-- Exercise directions --
Every record below is to be retyped exactly, with any pictures left out.

+++ Given data +++

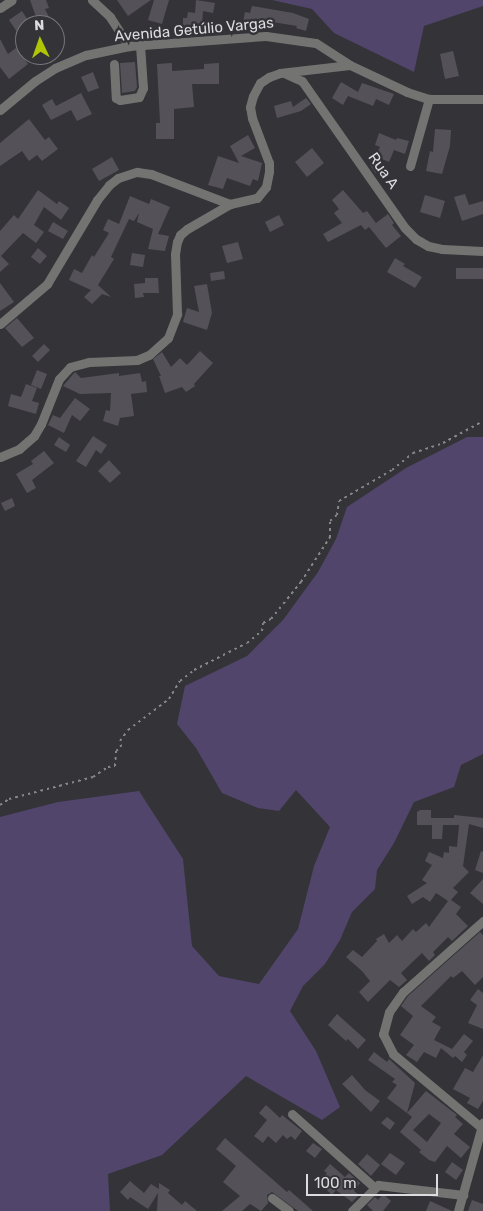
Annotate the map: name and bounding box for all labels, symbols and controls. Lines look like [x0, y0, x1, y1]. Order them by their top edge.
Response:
street label: Avenida Getúlio Vargas [113, 14, 275, 46]
north arrow [15, 15, 65, 65]
text: N [34, 17, 45, 34]
street label: Rua A [364, 149, 402, 193]
scale bar [308, 1164, 440, 1196]
text: 100 m [314, 1174, 356, 1192]

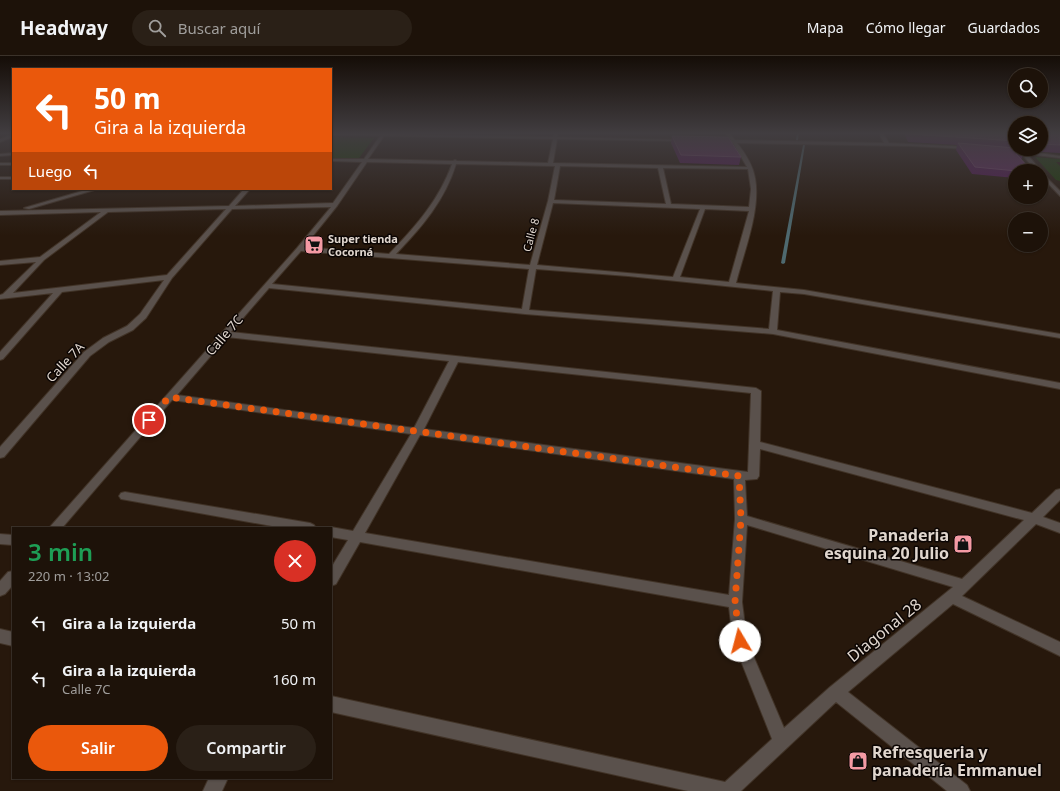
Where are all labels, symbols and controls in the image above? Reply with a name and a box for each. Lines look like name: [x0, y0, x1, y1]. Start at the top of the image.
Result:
search box: [132, 10, 412, 46]
text: Headway: [20, 15, 108, 41]
icon: search: [146, 17, 168, 39]
text: Buscar aquí: [178, 18, 260, 38]
text: Mapa: [807, 18, 844, 37]
text: Cómo llegar: [866, 18, 946, 37]
text: Guardados: [968, 18, 1040, 37]
map controls: [1008, 68, 1048, 252]
button: search: [1008, 68, 1048, 108]
text: 50 m: [94, 79, 161, 117]
icon: left: [28, 84, 80, 136]
text: Gira a la izquierda: [94, 115, 246, 139]
button: layers: [1008, 116, 1048, 156]
icon: left: [80, 160, 102, 182]
text: Luego: [28, 161, 72, 181]
button: +: [1008, 164, 1048, 204]
button: −: [1008, 212, 1048, 252]
street label: Calle 8: [519, 216, 542, 253]
place label: Super tienda Cocorná: [328, 231, 398, 259]
supermarket icon: Super tienda Cocorná: [303, 234, 325, 256]
street label: Calle 7C: [201, 311, 247, 359]
street label: Calle 7A: [42, 338, 89, 386]
pin: [132, 403, 166, 437]
icon: arrive: [138, 409, 160, 431]
place label: Panaderia esquina 20 Julio: [824, 524, 949, 564]
shop icon: Panaderia esquina 20 Julio: [952, 533, 974, 555]
text: 3 min: [28, 535, 93, 568]
button: close: [274, 540, 316, 582]
text: 220 m · 13:02: [28, 567, 109, 585]
street label: Diagonal 28: [842, 593, 926, 667]
icon: left: [28, 612, 50, 634]
text: Gira a la izquierda: [62, 613, 196, 633]
text: 50 m: [281, 613, 316, 633]
position arrow: [719, 620, 761, 662]
text: Gira a la izquierda: [62, 660, 196, 680]
icon: left: [28, 668, 50, 690]
text: 160 m: [272, 669, 316, 689]
text: Calle 7C: [62, 680, 111, 698]
button: Salir: [28, 725, 168, 771]
button: Compartir: [176, 725, 316, 771]
place label: Refresqueria y panadería Emmanuel: [872, 741, 1042, 781]
shop icon: Refresqueria y panadería Emmanuel: [847, 750, 869, 772]

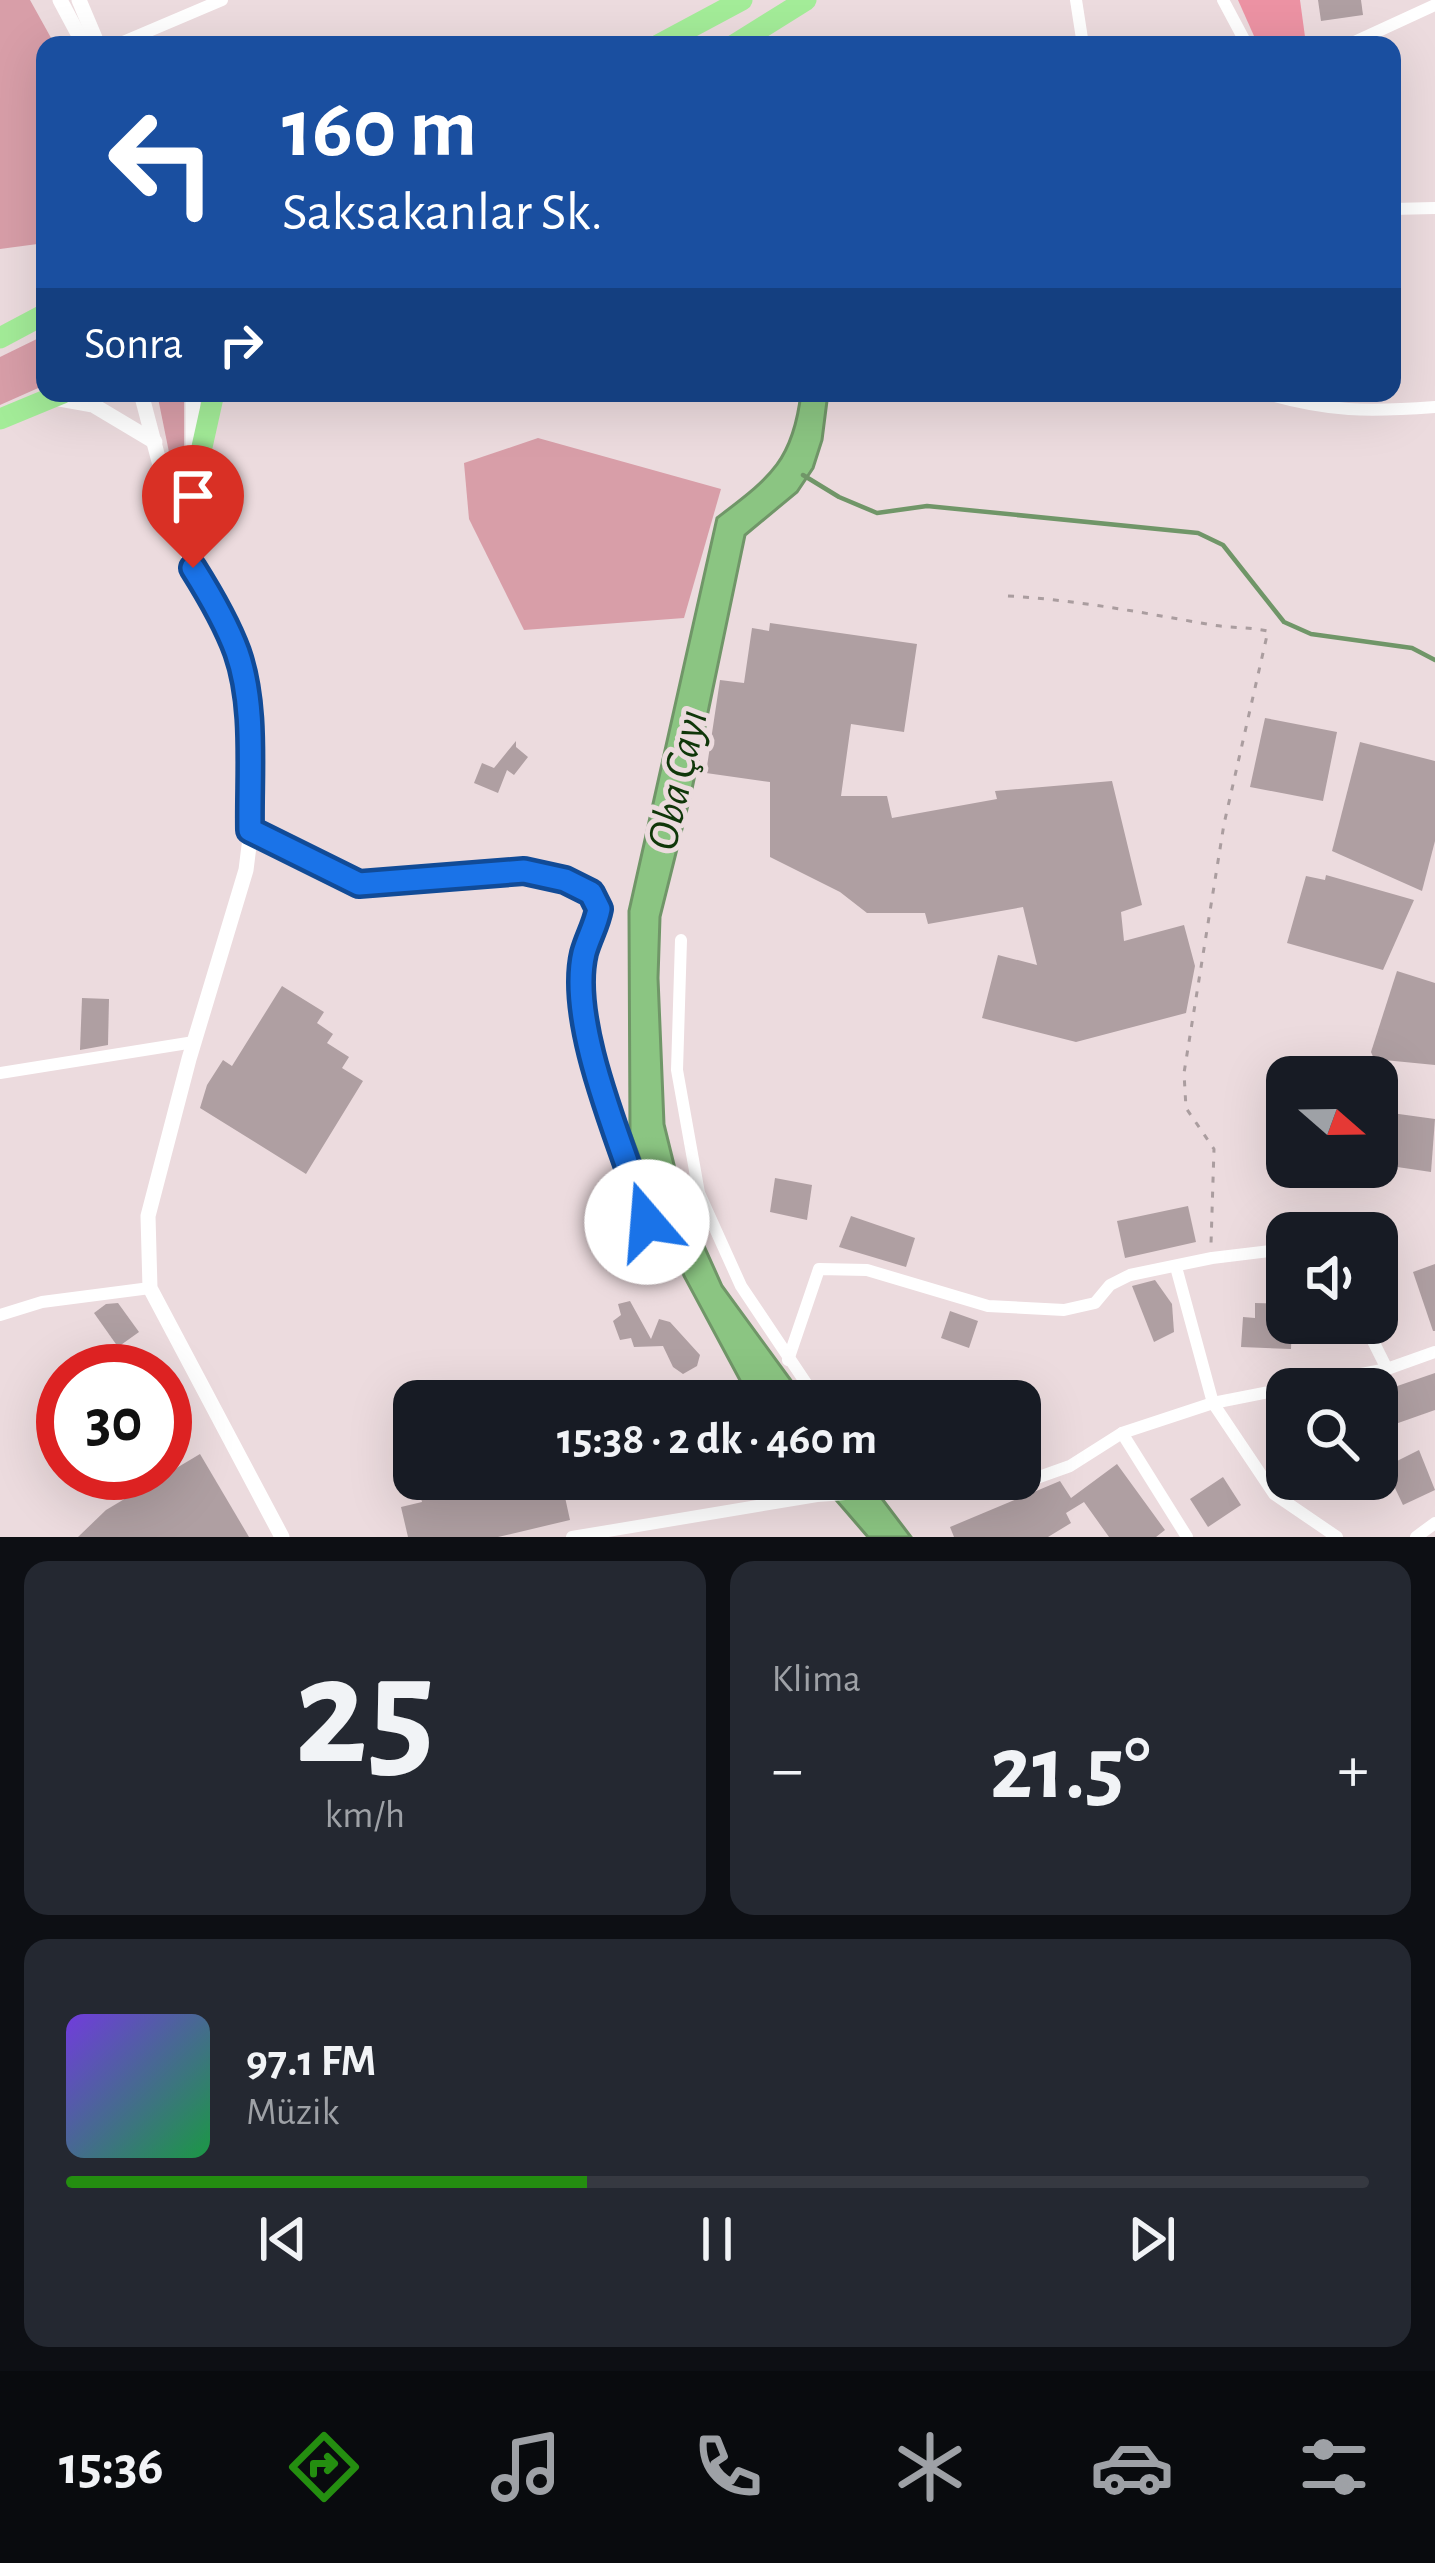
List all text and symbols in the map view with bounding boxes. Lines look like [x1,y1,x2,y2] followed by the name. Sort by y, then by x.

+++

-- Task response --
Annotate the map: name and bounding box for all labels, symbols and controls. Lines look like [x0, y0, x1, y1]. Order them by their top edge.
Response:
street label: Avenida Getúlio Vargas [113, 14, 275, 46]
north arrow [15, 15, 65, 65]
text: N [34, 17, 45, 34]
street label: Rua A [364, 149, 402, 193]
scale bar [308, 1164, 440, 1196]
text: 100 m [314, 1174, 356, 1192]

Where are all labels, symbols and controls in the image above? Reply with a name and a box for each. Lines look like name: [x0, y0, x1, y1]. Start at the top of the image.
Result:
search box: [132, 10, 412, 46]
text: Headway: [20, 15, 108, 41]
icon: search: [146, 17, 168, 39]
text: Buscar aquí: [178, 18, 260, 38]
text: Mapa: [807, 18, 844, 37]
text: Cómo llegar: [866, 18, 946, 37]
text: Guardados: [968, 18, 1040, 37]
map controls: [1008, 68, 1048, 252]
button: search: [1008, 68, 1048, 108]
text: 50 m: [94, 79, 161, 117]
icon: left: [28, 84, 80, 136]
text: Gira a la izquierda: [94, 115, 246, 139]
button: layers: [1008, 116, 1048, 156]
icon: left: [80, 160, 102, 182]
text: Luego: [28, 161, 72, 181]
button: +: [1008, 164, 1048, 204]
button: −: [1008, 212, 1048, 252]
street label: Calle 8: [519, 216, 542, 253]
place label: Super tienda Cocorná: [328, 231, 398, 259]
supermarket icon: Super tienda Cocorná: [303, 234, 325, 256]
street label: Calle 7C: [201, 311, 247, 359]
street label: Calle 7A: [42, 338, 89, 386]
pin: [132, 403, 166, 437]
icon: arrive: [138, 409, 160, 431]
place label: Panaderia esquina 20 Julio: [824, 524, 949, 564]
shop icon: Panaderia esquina 20 Julio: [952, 533, 974, 555]
text: 3 min: [28, 535, 93, 568]
button: close: [274, 540, 316, 582]
text: 220 m · 13:02: [28, 567, 109, 585]
street label: Diagonal 28: [842, 593, 926, 667]
icon: left: [28, 612, 50, 634]
text: Gira a la izquierda: [62, 613, 196, 633]
text: 50 m: [281, 613, 316, 633]
position arrow: [719, 620, 761, 662]
text: Gira a la izquierda: [62, 660, 196, 680]
icon: left: [28, 668, 50, 690]
text: 160 m: [272, 669, 316, 689]
text: Calle 7C: [62, 680, 111, 698]
button: Salir: [28, 725, 168, 771]
button: Compartir: [176, 725, 316, 771]
place label: Refresqueria y panadería Emmanuel: [872, 741, 1042, 781]
shop icon: Refresqueria y panadería Emmanuel: [847, 750, 869, 772]

List all text and symbols in the map view with bounding boxes. Lines look like [x1,y1,x2,y2] followed by the name. Sort by y, then by x.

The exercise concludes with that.